What you will do -
a) Copy out the stretch of the food addiction essay from "I feel a part" through "my healthy weight.".
b) According to the food addiction essay, what was the writer accepted to train as on the undergraduate course starting in September?

Exercise text -
From a young age I’ve had a complex and unfortunate food addiction, one where no craving was satisfied and if there was ever a family party, it wouldn’t be uncommon to find me sitting or standing near the buffet, piling my paper plate up one, two and three or more times. I knew the relationship I had with food wasn’t as it should be, but I always hid behind the mask of overeating to cope with my anxiety and my feelings of despair.
I feel a part of it was because I was terrified of everything, I remember being about ten years old at the top of someone’s bunk bed crying hysterically because I was so scared to get down. The fact I was always bigger, naturally more curvaceous was something else that didn’t help matters. I hated Physical Education because in shorts my thighs were twice as big as all the other girls around me and my boobs looked unsightly compared to their childish flat chests. Therefore, I ate and didn’t exercise. Repeat this cycle and here I am at twenty-eight years old, struggling to break the addiction and nearly six stone over my healthy weight.
For those who know it, it’s a vicious cycle. You eat because you’re sad but make yourself sad from eating so you eat more to deal with the extra level of sadness you’ve brought upon yourself. I can’t even begin to tell you for how many years I’ve given myself deadlines and goals in which to lose weight, only to find myself at that milestone no smaller and if anything, even bigger than when I started. I have a wealth of clothes in the wardrobe that are miles smaller than I am because I have the inevitable ‘one day’ mind-set that has yet to surface. And the funny thing is, at one stage in my life where I did lose weight I still felt humongous and my male friends found it easy to pick on me for not being one of the naturally skinny girls the same age as us. And so, I ate, and so I ate… and here I am totally overwhelmed and unhappy at how unfit I am and how unhealthy I feel.
The other day a dream came true. I was accepted onto an Undergraduate course from September to spend the next three years training up to become a Diagnostic Radiographer. But it dawned on me that it meant long days on my feet, and my heart sank that I was going to be starting something I am so happy with but would be doing so with no confidence and feeling the lowest I’ve possibly ever felt in myself. And so, the spiral began which meant heading to the shop, grabbing some biscuits and stuffing them down with all my feelings than admitting I needed to take the hard route and become a better version of myself within the next six months.
Why am I writing this? Well, I have thousands of times before and have hastily deleted it, so felt it could disappear along with my problems. But this time I’m desperate, I don’t want to be looking at clothes that are size 20 and for September to be here and nothing has changed. This is my opportunity to be better, to take care of myself and to become the person I always have. But I have to take the hard route. I have to be hard on myself and I no longer can hide behind the overeating that is overall my enemy and not my comfort.
Today I will make myself accountable. This is the start of a new life. If I want to eat, I’ll do something else. I’ll go for a walk, read a book, have a long hot shower or write down what’s making me feel for the cravings. I don’t want to be thirty and still be the same person I was when I was a child. Today is a new start. A clean slate. It’s never too late to work towards the person you want to be. It won’t be easy but surely there is nothing but reward than I can benefit from. Wish me luck!

Provided material -
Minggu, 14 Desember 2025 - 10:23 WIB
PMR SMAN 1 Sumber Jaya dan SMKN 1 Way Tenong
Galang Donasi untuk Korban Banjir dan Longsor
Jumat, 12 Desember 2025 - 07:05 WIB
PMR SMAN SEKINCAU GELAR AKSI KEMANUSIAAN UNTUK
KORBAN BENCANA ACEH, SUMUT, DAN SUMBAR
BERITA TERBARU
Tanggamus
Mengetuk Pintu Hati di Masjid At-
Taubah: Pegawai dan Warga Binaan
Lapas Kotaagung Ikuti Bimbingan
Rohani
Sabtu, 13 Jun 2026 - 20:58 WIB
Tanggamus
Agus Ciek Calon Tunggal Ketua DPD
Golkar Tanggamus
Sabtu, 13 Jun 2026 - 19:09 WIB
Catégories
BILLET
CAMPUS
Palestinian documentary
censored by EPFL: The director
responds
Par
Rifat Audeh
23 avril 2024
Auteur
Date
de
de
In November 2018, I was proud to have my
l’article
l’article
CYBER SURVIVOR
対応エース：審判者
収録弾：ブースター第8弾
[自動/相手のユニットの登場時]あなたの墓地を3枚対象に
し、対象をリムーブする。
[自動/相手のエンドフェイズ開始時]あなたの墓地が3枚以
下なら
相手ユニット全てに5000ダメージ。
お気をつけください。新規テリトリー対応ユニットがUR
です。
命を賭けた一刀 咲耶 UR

---

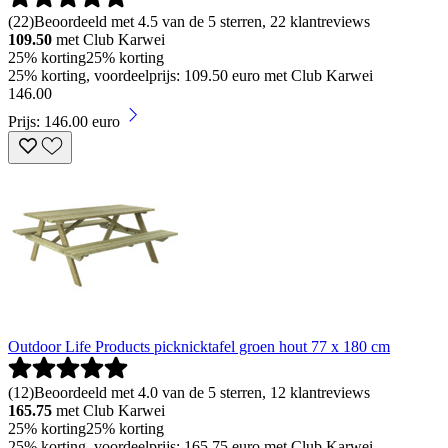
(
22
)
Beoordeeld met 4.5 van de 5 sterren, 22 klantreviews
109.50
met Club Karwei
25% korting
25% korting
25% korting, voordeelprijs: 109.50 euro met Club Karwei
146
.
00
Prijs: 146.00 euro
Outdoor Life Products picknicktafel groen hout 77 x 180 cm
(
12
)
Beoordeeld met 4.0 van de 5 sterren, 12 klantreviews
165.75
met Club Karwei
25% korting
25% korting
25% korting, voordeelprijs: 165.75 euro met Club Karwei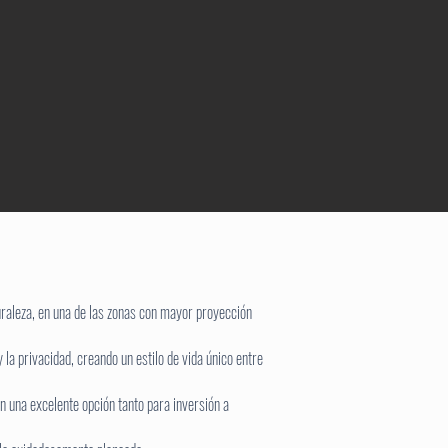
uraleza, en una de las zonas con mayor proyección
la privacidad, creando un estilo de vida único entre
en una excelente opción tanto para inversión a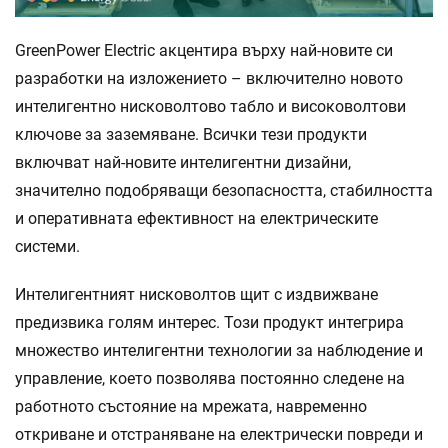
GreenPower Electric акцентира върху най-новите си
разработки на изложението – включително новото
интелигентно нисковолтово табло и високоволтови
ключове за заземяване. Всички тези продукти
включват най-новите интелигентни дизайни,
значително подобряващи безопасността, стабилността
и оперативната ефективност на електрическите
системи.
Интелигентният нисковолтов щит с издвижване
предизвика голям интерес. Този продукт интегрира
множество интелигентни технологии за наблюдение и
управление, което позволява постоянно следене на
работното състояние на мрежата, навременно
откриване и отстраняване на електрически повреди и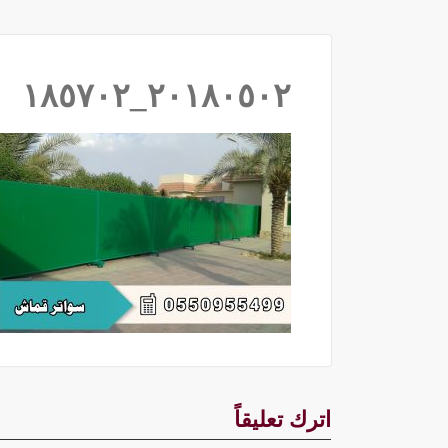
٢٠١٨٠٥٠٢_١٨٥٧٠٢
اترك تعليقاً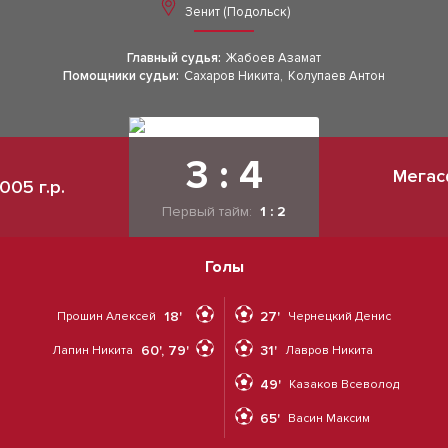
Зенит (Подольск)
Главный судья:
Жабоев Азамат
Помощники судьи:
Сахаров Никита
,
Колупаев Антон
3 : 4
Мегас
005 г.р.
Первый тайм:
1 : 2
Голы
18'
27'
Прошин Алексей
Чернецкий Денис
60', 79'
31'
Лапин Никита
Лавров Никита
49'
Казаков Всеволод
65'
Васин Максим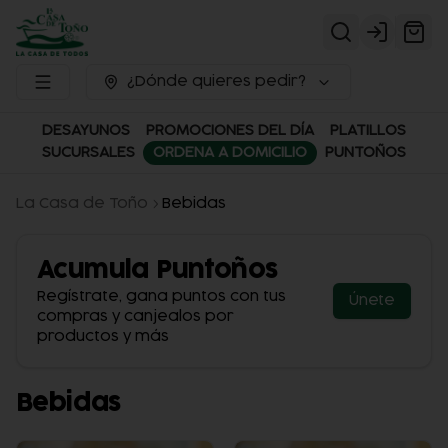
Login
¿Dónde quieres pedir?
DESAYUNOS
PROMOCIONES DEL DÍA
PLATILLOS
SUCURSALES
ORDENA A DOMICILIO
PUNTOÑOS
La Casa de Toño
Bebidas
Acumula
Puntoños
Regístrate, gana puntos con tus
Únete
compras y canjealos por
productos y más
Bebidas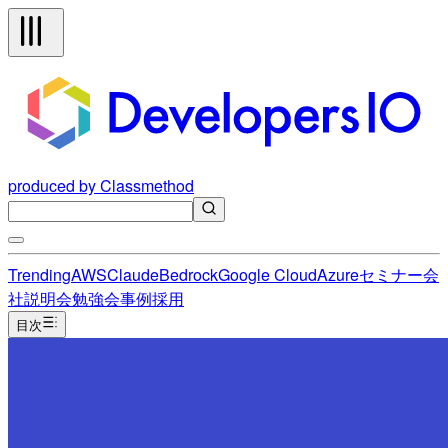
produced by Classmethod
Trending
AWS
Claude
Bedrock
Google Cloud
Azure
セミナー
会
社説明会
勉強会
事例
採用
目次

Exercise solutions -
a)
I feel a part of it was because I was terrified of everything, I remember being about ten years old at the top of someone’s bunk bed crying hysterically because I was so scared to get down. The fact I was always bigger, naturally more curvaceous was something else that didn’t help matters. I hated Physical Education because in shorts my thighs were twice as big as all the other girls around me and my boobs looked unsightly compared to their childish flat chests. Therefore, I ate and didn’t exercise. Repeat this cycle and here I am at twenty-eight years old, struggling to break the addiction and nearly six stone over my healthy weight.

b) A Diagnostic Radiographer.